In any economic environment, the location of buildable lots is essential to successful development. Never has this been more critical, as the next housing recovery will likely be uneven with certain areas expected to bounce back much faster than others. Regions that have a fast-growing population and rising average incomes are poised for the quickest recovery. Within most regions, certain types of properties will take longer than others to rebound in value.
“The biggest areas for defaults are the inner city and outer suburbs,” says John McIlwaine, senior fellow with the Urban Land Institute. Outlying suburban areas that have spawned tracts of so-called McMansions this decade have a few negatives to overcome, McIlwaine points out. The high cost of gasoline and growing pressure to reduce greenhouse gas emissions add up to a less favorable public view of the automobile culture, he says. Many people are fed up with driving long distances through heavy traffic. Unless outlying suburban properties are within easy access to commuter rail or other public transportation, they may miss out entirely on a home building recovery.
Although vacant sites that had been earmarked for large-lot homes in the outer suburbs may not be desirable for single-family construction for many years, if ever, they may be repurposed for
more easily saleable development. Though many builders have been concentrating on traditional single-family construction, they may have to refocus on alternative residential construction. Planned communities that are compact and walkable, mixed used development, 55-and-older housing, and affordable, high-density housing may all be sound alternatives for builders and investors in the near term, Clinger says. These types of properties, however, must usually be rezoned and re-permitted first.
On a recent trip to Austin, Texas, Clinger took note of a dramatic difference in the activity of two nearby developments.One, the site of a traditional suburban development of a large builder had infrastructure in place, but little construction activity. “Just a half-mile closer to the city in a lifestyle project, sales were ahead of construction,” he says. This could very well portend a shift in the residential construction industry.
Clinger also noted a successful development under construction that puts 11 units of housing on each acre. Such high-density developments that yield affordable housing might just be the kind of projects that keep home builders alive in the next decade, Clinger says. Smaller homes on in-fill lots are another development that could help relieve a slowdown in large-lot suburban construction.

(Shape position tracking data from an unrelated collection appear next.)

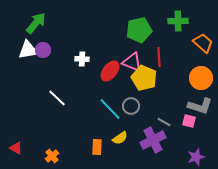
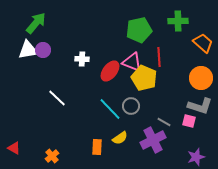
red triangle: moved 2 px left
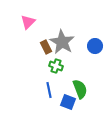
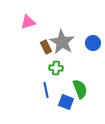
pink triangle: rotated 28 degrees clockwise
blue circle: moved 2 px left, 3 px up
green cross: moved 2 px down; rotated 16 degrees counterclockwise
blue line: moved 3 px left
blue square: moved 2 px left
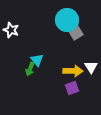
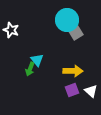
white triangle: moved 24 px down; rotated 16 degrees counterclockwise
purple square: moved 2 px down
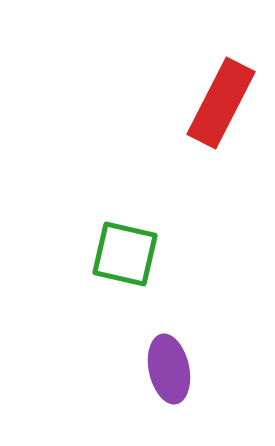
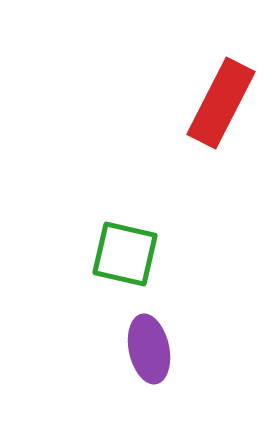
purple ellipse: moved 20 px left, 20 px up
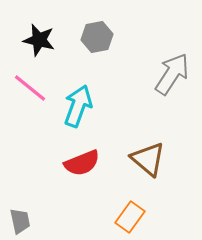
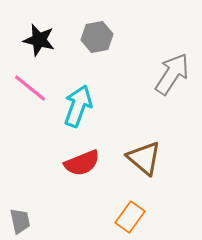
brown triangle: moved 4 px left, 1 px up
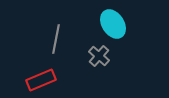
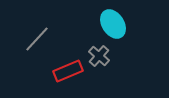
gray line: moved 19 px left; rotated 32 degrees clockwise
red rectangle: moved 27 px right, 9 px up
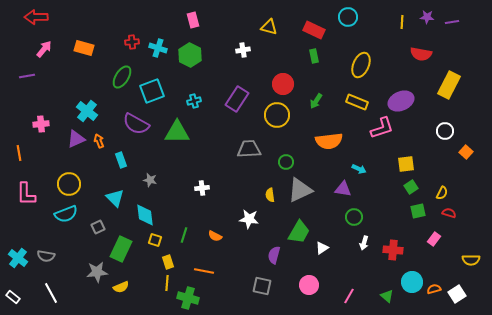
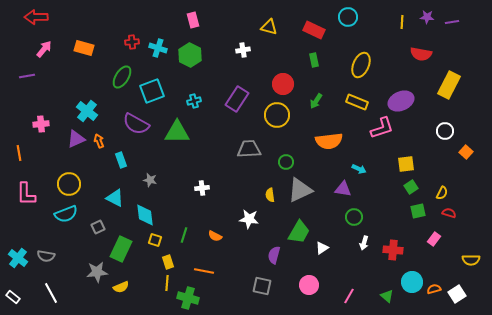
green rectangle at (314, 56): moved 4 px down
cyan triangle at (115, 198): rotated 18 degrees counterclockwise
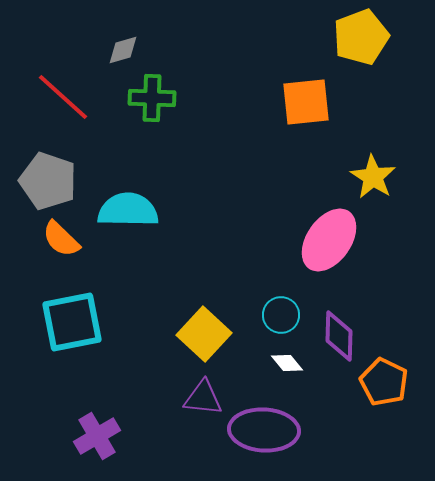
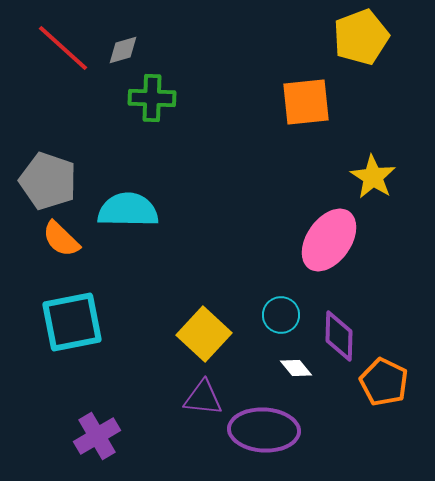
red line: moved 49 px up
white diamond: moved 9 px right, 5 px down
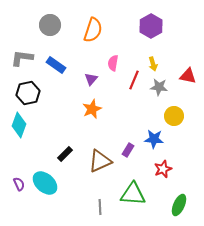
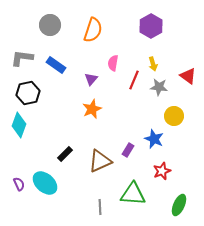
red triangle: rotated 24 degrees clockwise
blue star: rotated 18 degrees clockwise
red star: moved 1 px left, 2 px down
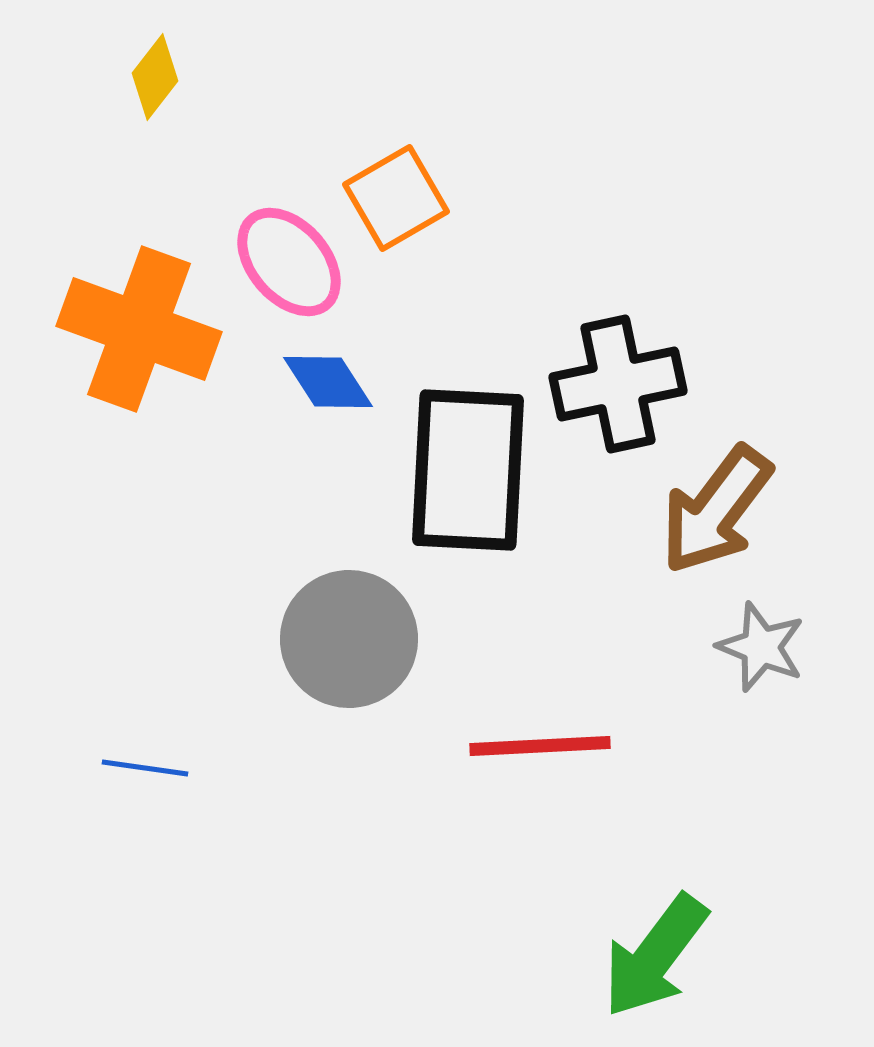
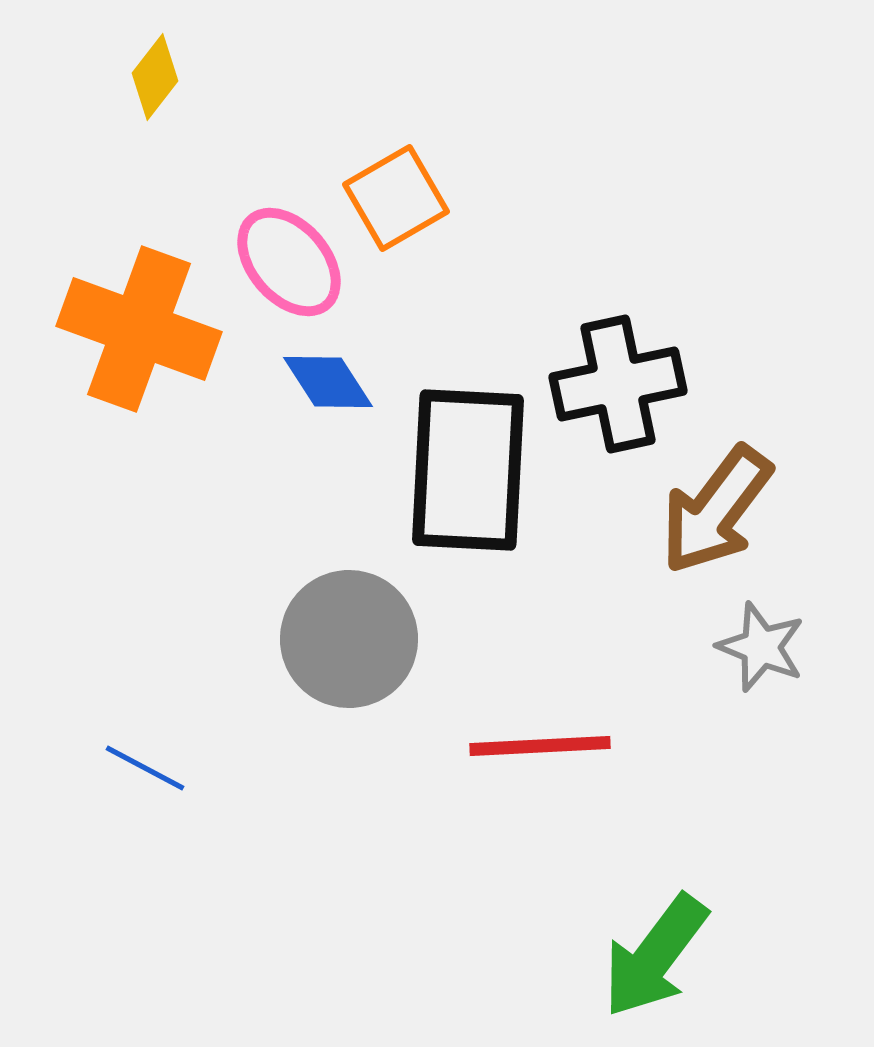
blue line: rotated 20 degrees clockwise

If anything is clear in these uncertain times, it's that the success formula for home builders of the past 15-plus years needs to be adjusted. With so much change in the air, many builders are going to have to reexamine their outlook on land assets. The goal is to unload the least desirable lots and hold or acquire lots that are most likely to yield sales most quickly. It's easier said than done, but those who succeed may well thrive when the housing market recovers, while those who fail get their land positions in order may have to close up shop.